Tout d’abord, le prénom « Robin » est un prénom non genré. Cela peut refléter le fait
que Robin n’est jamais vraiment lui-même, jamais un seul genre. Au départ, il est vêtu
comme Graham et tente donc de devenir ce que Graham a été pour Grace : un ami, un frère,
un amant. Mais ensuite, il doit se vêtir des habits de Grace et petit à petit, son genre va
devenir plus flou. Dans la scène 15, Tinker l’appelle d’ailleurs « femme ». Le personnage de
Robin n’a jamais su écrire, il ne perçoit donc pas les mots, et c’est comme s’il ne sait pas
mettre un mot sur qui (ou ce) qu’il est. Dans la scène 17, Robin atteint le point de non-retour
et se suicide. Il le fait en se pendant avec les collants de Grace, comme si les vêtements
l’avaient conduit à sa perte. Il répète plusieurs fois le prénom de Grace avant de mourir : pour
l’appeler ? Ou pour clamer que c’est qui il a cru être lui-même ?

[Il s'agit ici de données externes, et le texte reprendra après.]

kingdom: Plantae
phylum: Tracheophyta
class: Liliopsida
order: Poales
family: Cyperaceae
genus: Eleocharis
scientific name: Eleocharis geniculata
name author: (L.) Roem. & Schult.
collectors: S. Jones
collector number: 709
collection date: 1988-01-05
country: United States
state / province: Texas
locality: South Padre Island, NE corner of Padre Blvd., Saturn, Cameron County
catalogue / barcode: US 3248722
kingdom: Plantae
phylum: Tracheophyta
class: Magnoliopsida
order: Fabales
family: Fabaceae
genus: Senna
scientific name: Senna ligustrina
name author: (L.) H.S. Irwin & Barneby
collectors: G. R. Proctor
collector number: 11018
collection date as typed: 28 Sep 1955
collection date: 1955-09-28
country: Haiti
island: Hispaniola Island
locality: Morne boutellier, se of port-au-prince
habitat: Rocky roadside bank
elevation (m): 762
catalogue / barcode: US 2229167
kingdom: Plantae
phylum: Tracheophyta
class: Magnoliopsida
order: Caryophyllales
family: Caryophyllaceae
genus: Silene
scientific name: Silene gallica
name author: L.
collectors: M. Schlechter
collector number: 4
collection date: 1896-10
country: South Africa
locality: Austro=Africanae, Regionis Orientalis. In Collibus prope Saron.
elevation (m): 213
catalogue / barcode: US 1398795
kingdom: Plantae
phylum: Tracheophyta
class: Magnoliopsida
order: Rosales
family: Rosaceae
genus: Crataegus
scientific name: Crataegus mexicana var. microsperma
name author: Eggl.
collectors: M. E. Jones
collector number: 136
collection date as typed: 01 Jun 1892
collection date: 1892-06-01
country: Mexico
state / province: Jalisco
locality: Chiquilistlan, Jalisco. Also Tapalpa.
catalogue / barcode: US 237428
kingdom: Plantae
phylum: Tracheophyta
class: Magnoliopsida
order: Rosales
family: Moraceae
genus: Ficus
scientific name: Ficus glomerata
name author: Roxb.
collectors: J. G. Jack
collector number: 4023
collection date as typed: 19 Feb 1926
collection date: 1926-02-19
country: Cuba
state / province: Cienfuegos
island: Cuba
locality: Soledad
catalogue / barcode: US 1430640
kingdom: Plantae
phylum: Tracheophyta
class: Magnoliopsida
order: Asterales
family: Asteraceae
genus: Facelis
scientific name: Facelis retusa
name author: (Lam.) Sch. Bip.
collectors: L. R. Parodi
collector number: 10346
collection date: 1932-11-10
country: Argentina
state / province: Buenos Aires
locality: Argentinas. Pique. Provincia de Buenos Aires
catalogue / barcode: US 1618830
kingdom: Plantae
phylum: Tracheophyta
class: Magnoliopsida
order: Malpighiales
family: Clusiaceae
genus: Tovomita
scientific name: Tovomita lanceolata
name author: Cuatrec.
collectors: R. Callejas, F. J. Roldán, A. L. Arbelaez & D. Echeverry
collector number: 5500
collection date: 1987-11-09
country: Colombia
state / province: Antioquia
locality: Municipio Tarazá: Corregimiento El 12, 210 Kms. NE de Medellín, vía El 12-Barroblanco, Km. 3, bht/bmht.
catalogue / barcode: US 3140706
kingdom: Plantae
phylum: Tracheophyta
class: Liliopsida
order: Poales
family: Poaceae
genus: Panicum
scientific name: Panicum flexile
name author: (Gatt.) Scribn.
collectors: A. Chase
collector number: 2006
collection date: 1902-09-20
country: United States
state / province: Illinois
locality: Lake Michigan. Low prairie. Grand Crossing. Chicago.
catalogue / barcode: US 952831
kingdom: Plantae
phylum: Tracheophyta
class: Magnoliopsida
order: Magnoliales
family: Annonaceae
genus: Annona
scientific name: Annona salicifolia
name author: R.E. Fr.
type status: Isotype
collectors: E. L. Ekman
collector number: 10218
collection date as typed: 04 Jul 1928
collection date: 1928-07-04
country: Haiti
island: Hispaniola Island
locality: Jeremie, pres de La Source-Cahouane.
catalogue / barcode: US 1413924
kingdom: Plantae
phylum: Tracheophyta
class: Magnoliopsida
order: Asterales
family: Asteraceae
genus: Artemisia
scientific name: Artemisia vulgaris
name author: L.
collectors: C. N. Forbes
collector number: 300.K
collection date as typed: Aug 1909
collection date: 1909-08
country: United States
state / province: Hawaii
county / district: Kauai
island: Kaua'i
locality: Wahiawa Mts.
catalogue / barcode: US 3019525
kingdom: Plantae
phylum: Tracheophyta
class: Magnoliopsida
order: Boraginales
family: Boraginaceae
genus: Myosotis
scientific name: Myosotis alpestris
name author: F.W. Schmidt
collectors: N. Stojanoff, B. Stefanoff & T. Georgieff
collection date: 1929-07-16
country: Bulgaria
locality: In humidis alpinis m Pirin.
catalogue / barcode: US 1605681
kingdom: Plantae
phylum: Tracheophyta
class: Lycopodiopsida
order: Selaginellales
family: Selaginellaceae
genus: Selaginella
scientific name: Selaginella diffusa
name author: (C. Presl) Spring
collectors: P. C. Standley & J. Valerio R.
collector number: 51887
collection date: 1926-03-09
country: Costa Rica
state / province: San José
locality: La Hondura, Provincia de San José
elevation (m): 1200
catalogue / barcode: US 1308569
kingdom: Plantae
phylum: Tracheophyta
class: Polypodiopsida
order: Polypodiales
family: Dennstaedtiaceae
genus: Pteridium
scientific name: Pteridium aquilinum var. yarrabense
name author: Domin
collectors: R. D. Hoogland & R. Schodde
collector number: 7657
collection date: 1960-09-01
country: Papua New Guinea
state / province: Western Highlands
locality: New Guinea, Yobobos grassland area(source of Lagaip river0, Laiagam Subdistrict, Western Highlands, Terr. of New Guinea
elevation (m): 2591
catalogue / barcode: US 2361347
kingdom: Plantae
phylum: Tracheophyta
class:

Ensuite, « robin » veut dire « rouge-gorge » en anglais et j’ai trouvé des légendes sur
ceux-ci que l’on pourrait relier au personnage. Ces oiseaux auraient leur coup de couleur
rouge car, soit ils venaient chanter auprès de Jésus sur la croix et auraient été tâchés de son
sang, soit ils se seraient brûlés en allant chercher de l’eau pour les âmes coincées dans le
purgatoire. Robin serait un peu ce rouge-gorge qui tente d’apaiser la peine de Grace suite à la
mort de son frère. Il est aussi un peu le lien entre Graham mort et Grace en vie : il ramène de
l’eau pour l’un au purgatoire et pour l’autre dans le monde des vivants. Ce lien est aussi
symbolisé par le fait qu’il parle parfois en même temps que Graham et qu’il porte les
vêtements des deux personnages. Enfin, ces vêtements de Graham sont une trace du défunt,
comme la gorge rouge des oiseaux est une trace du sang de Jésus.

6) Grace/Graham

Le prénom Grace évoque directement la grâce divine, la bonté, la gentillesse. Son


personnage est au premier abord perçu comme une jeune fille innocente. Hélas, on comprend
vite que ce n’est pas le cas et, comme Carl et Robin, elle va chercher à fuir ce prénom et à
devenir quelqu’un d’autre : Graham. En anglais, « grace » peut aussi référer aux bénédicités
que l’on fait avant un repas. Ironiquement, le dernier mot que Robin dit avant que Tinker ne le
gave à manger du chocolat est « Gracie », comme s’il faisait sa prière avant un repas.

Graham viendrait de l’ancien anglais et son étymologie réfère à « grand + ham », une
grande maison, mais aussi une maison faite de gravier. C’est le nom d’un ancien clan écossais
puissant. Ce prénom réfère donc tant à la force physique, qu’à l’idée de foyer. Grace voit en
son frère son propre foyer, son point de repère, qu’elle pensait fort devant toute épreuve, mais
qui au final disparait de sa vie. Puisqu’elle se retrouve sans repère, la pièce devient en quelque
sorte une quête d’un nouveau clan, un nouveau « graham » qu’elle va finir par trouver en
devenant elle-même cette personne. La pièce se termine donc avec un nouveau personnage :
Grace/Graham, le mélange « parfait » entre la douceur et la force.